Anna Bonaldi (Manchester University)
The Square Kilometre Array Observatory: current status and science preparatory activities
Friday, November 10th, 2023, 2:00pm – Aula D (old SISSA building) & streaming

Abstract. The Square Kilometre Array (SKA,, currently under construction, will be the world’s largest radio observatory once completed. It will consist of one radio telescope operating in the 50-350 MHz frequency range (SKA-Low, Western Australia) and another one operating in the 350 MHz-15 GHz range (SKA-Mid, South Africa). I will describe the SKA’s science drivers and give an update on the current construction activities, with a focus on the Italian contributions. I will describe the Observatory’s timeline and access policy. I will finally describe the current science preparatory activities, in particular the SKA science data challenges.

Contact: Tommaso Ronconi

Francesca Matteucci (Università di Trieste)
Galactic archaeology: a natural history of the Milky Way
Friday, October 13th, 2023, 11:30pm – Aula D (old SISSA building) & streaming

Abstract. Galactic archaeology allows us to reconstruct the history of  star formation and evolution of galaxies by means of chemical abundances.
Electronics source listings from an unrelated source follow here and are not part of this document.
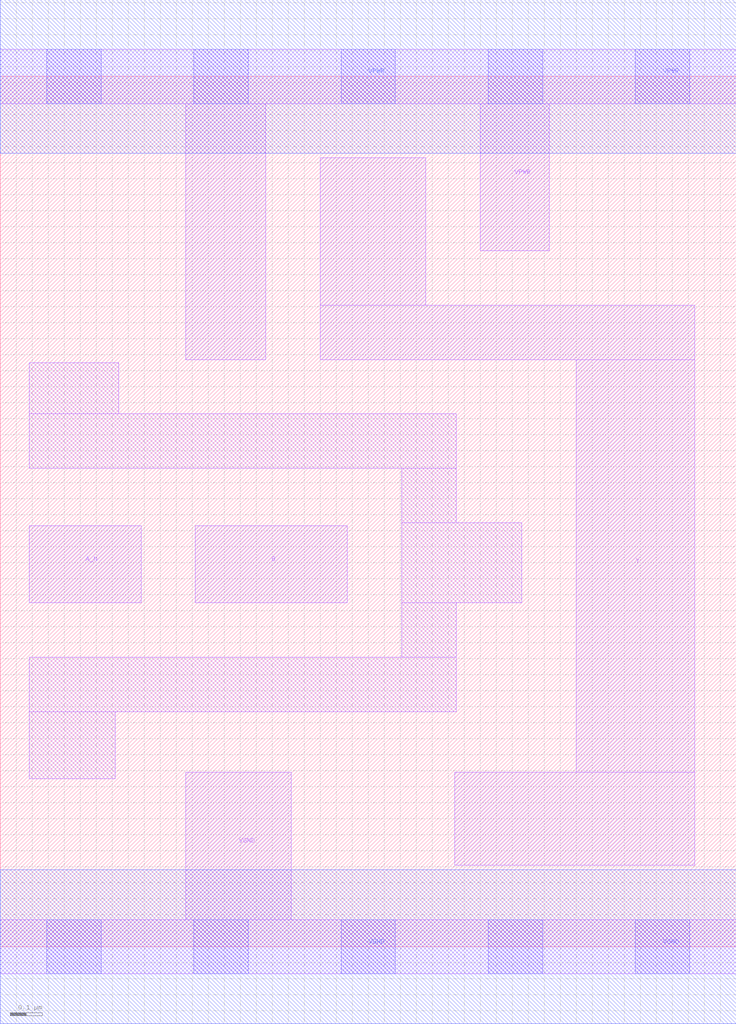
<source format=lef>
# Copyright 2020 The SkyWater PDK Authors
#
# Licensed under the Apache License, Version 2.0 (the "License");
# you may not use this file except in compliance with the License.
# You may obtain a copy of the License at
#
#     https://www.apache.org/licenses/LICENSE-2.0
#
# Unless required by applicable law or agreed to in writing, software
# distributed under the License is distributed on an "AS IS" BASIS,
# WITHOUT WARRANTIES OR CONDITIONS OF ANY KIND, either express or implied.
# See the License for the specific language governing permissions and
# limitations under the License.
#
# SPDX-License-Identifier: Apache-2.0

VERSION 5.7 ;
  NAMESCASESENSITIVE ON ;
  NOWIREEXTENSIONATPIN ON ;
  DIVIDERCHAR "/" ;
  BUSBITCHARS "[]" ;
UNITS
  DATABASE MICRONS 200 ;
END UNITS
MACRO sky130_fd_sc_hd__nand2b_1
  CLASS CORE ;
  SOURCE USER ;
  FOREIGN sky130_fd_sc_hd__nand2b_1 ;
  ORIGIN  0.000000  0.000000 ;
  SIZE  2.300000 BY  2.720000 ;
  SYMMETRY X Y R90 ;
  SITE unithd ;
  PIN A_N
    ANTENNAGATEAREA  0.126000 ;
    DIRECTION INPUT ;
    USE SIGNAL ;
    PORT
      LAYER li1 ;
        RECT 0.090000 1.075000 0.440000 1.315000 ;
    END
  END A_N
  PIN B
    ANTENNAGATEAREA  0.247500 ;
    DIRECTION INPUT ;
    USE SIGNAL ;
    PORT
      LAYER li1 ;
        RECT 0.610000 1.075000 1.085000 1.315000 ;
    END
  END B
  PIN Y
    ANTENNADIFFAREA  0.439000 ;
    DIRECTION OUTPUT ;
    USE SIGNAL ;
    PORT
      LAYER li1 ;
        RECT 1.000000 1.835000 2.170000 2.005000 ;
        RECT 1.000000 2.005000 1.330000 2.465000 ;
        RECT 1.420000 0.255000 2.170000 0.545000 ;
        RECT 1.800000 0.545000 2.170000 1.835000 ;
    END
  END Y
  PIN VGND
    DIRECTION INOUT ;
    SHAPE ABUTMENT ;
    USE GROUND ;
    PORT
      LAYER li1 ;
        RECT 0.000000 -0.085000 2.300000 0.085000 ;
        RECT 0.580000  0.085000 0.910000 0.545000 ;
      LAYER mcon ;
        RECT 0.145000 -0.085000 0.315000 0.085000 ;
        RECT 0.605000 -0.085000 0.775000 0.085000 ;
        RECT 1.065000 -0.085000 1.235000 0.085000 ;
        RECT 1.525000 -0.085000 1.695000 0.085000 ;
        RECT 1.985000 -0.085000 2.155000 0.085000 ;
      LAYER met1 ;
        RECT 0.000000 -0.240000 2.300000 0.240000 ;
    END
  END VGND
  PIN VPWR
    DIRECTION INOUT ;
    SHAPE ABUTMENT ;
    USE POWER ;
    PORT
      LAYER li1 ;
        RECT 0.000000 2.635000 2.300000 2.805000 ;
        RECT 0.580000 1.835000 0.830000 2.635000 ;
        RECT 1.500000 2.175000 1.715000 2.635000 ;
      LAYER mcon ;
        RECT 0.145000 2.635000 0.315000 2.805000 ;
        RECT 0.605000 2.635000 0.775000 2.805000 ;
        RECT 1.065000 2.635000 1.235000 2.805000 ;
        RECT 1.525000 2.635000 1.695000 2.805000 ;
        RECT 1.985000 2.635000 2.155000 2.805000 ;
      LAYER met1 ;
        RECT 0.000000 2.480000 2.300000 2.960000 ;
    END
  END VPWR
  OBS
    LAYER li1 ;
      RECT 0.090000 0.525000 0.360000 0.735000 ;
      RECT 0.090000 0.735000 1.425000 0.905000 ;
      RECT 0.090000 1.495000 1.425000 1.665000 ;
      RECT 0.090000 1.665000 0.370000 1.825000 ;
      RECT 1.255000 0.905000 1.425000 1.075000 ;
      RECT 1.255000 1.075000 1.630000 1.325000 ;
      RECT 1.255000 1.325000 1.425000 1.495000 ;
  END
END sky130_fd_sc_hd__nand2b_1

</source>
Most of the attention is paid to  the Milky Way for which we have now the largest amount of observational data. In the last years, in fact, large stellar spectroscopic surveys of the Milky Way have allowed us to compare theoretical chemical evolution models to data and infer important constraints on the history of our Galaxy. I will first explain how to build detailed chemical models and discuss the main necessary  ingredients I will then review and interpret the highlights in the chemical evolution of the Milky Way,  such as the observed bi-modality in the [alpha/Fe] ratios in the stars of the thick and think disc, the different stellar populations inhabiting the bulge, the abundance gradients along the thin disc and their evolution with time. I will also discuss the formation of neutron capture elements, such as Europium, by merging neutron stars and supernovae core-collapse. The possibility that the stellar Galactic halo was formed by stars accreted from dwarf satellites will be also discussed by means of specific chemical clocks. The Lithium cosmological problem, which involves Galactic halo stars, will be finally presented.